Thursday, 4 February 2010
Staying Focused in a Scattered Season
I flip from Word back to my browser to look up the correct spelling of the winery I’m writing about, but see my notifications lighting up on Facebook. Soon I’ve scrolled down 100 Twitter updates (how did I get on the Twitter tab anyway?) before I come back to myself and back to my work, the article due 30 minutes ago.
Come on, Kim, focus, I whisper-scold.
It’s also interview time for a multi-issue quarterly publication I work on, which is my favorite because I get to ask people about their stories all day, but it’s also unsettling. Difficult because I have five interviews scheduled across an afternoon, or three here and there during the day, and it’s the in-between times where I get lost.
My day fragmented, I divide things up into chunks and then watch each piece fall through my fingers.
Flitting from task to task, I feel like I’m barely holding on to where I’m supposed to be, checklists in my head, actual check marks on the paper, stacks of notes piling up. Nearly I every day I get up and sit right back down again, today it was because I’d just remembered what he said about emailing him for the photos and I’d better do it now before the memory flies away again.

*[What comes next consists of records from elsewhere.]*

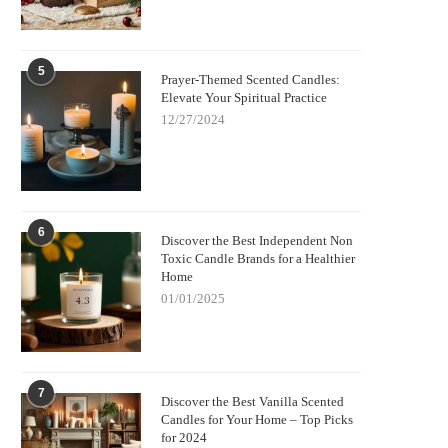
5
Prayer-Themed Scented Candles:
Elevate Your Spiritual Practice
12/27/2024
6
Discover the Best Independent Non
Toxic Candle Brands for a Healthier
Home
01/01/2025
7
Discover the Best Vanilla Scented
Candles for Your Home – Top Picks
for 2024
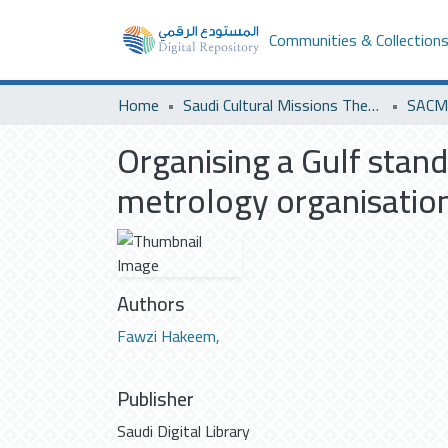
Communities & Collection
Home
Saudi Cultural Missions Theses & Dissertations
SACM 
Organising a Gulf stand
metrology organisation 
Authors
Fawzi Hakeem,
Publisher
Saudi Digital Library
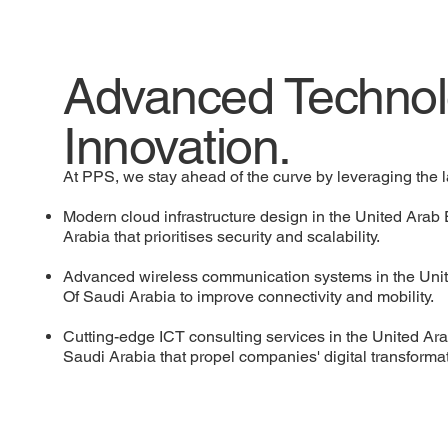
Advanced Technol
Innovation.
At PPS, we stay ahead of the curve by leveraging the l
Modern cloud infrastructure design in the United Ara
Arabia that prioritises security and scalability.
Advanced wireless communication systems in the Uni
Of Saudi Arabia to improve connectivity and mobility.
Cutting-edge ICT consulting services in the United A
Saudi Arabia that propel companies' digital transforma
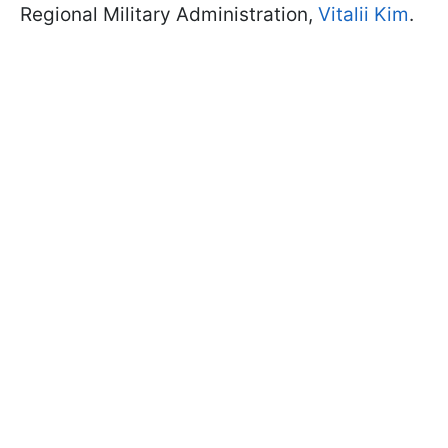
Regional Military Administration,
Vitalii Kim
.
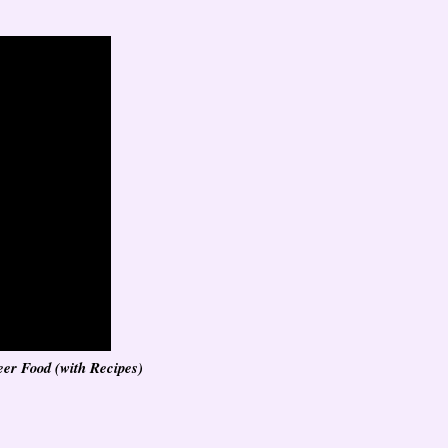
eer Food (with Recipes)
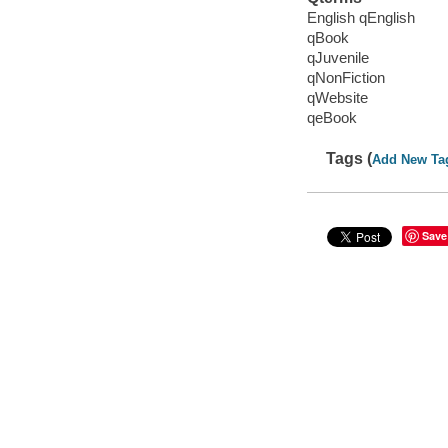
English qEnglish
qBook
qJuvenile
qNonFiction
qWebsite
qeBook
Tags (
Add New Ta
Save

My tasks are like this — I feel like so many of them are on the tips of my fingers, a breath away from falling into the recesses completely if I don’t curl my finger, hook and reel them in now, write it down somewhere, make a note, check a box, then I’ll have a blessed minute to attend to the kids, then finally sweep the crumb-ridden floor, then think about dinner, bedtime, baths.
I seem to have forgotten how to focus on anything.
I’m getting to the end of Barbara Brown Taylor’s ‘An Altar in the World,’ and I don’t even know what to do about practicing Sabbath. Forget focusing on work for two hours — the practice of Sabbath is focusing on self, minimizing distractions, and resting (what’s that?) for a full day. Or if you’re out of practice, doing what you can to be present. I look around to find myself and see: I’m anywhere but here.
I’m seeing how prayer is practicing being present, prayer is everything. It’s possible to pray all day just by noticing your life.
Just now, I added two interviews to my calendar for tomorrow. And so it continues.
I believe there are seasons of necessary scattering, but soon our souls will know they’re lost. Soon I realize I haven’t really seen my children all day and not because they’re not right here. Soon you’re weary of tying up the dangling threads of thought that clutter.
In that moment, give in. It’s what your soul is asking you to do anyway, and it’s not weakness. It’s strength. Rest in the midst of it, acknowledge the mess is still there, and turn on your peripheral vision.
Breathe in God, breathe out praise. In the midst of the scattered mind, bring it to focus for a moment on a pinpoint of truth: I am here. I am nowhere else.I can resist the pull of distraction. It doesn’t rule me.
Then, continue being faithful in your work, but with a new vision: Present. Imperfect, messy, but all there.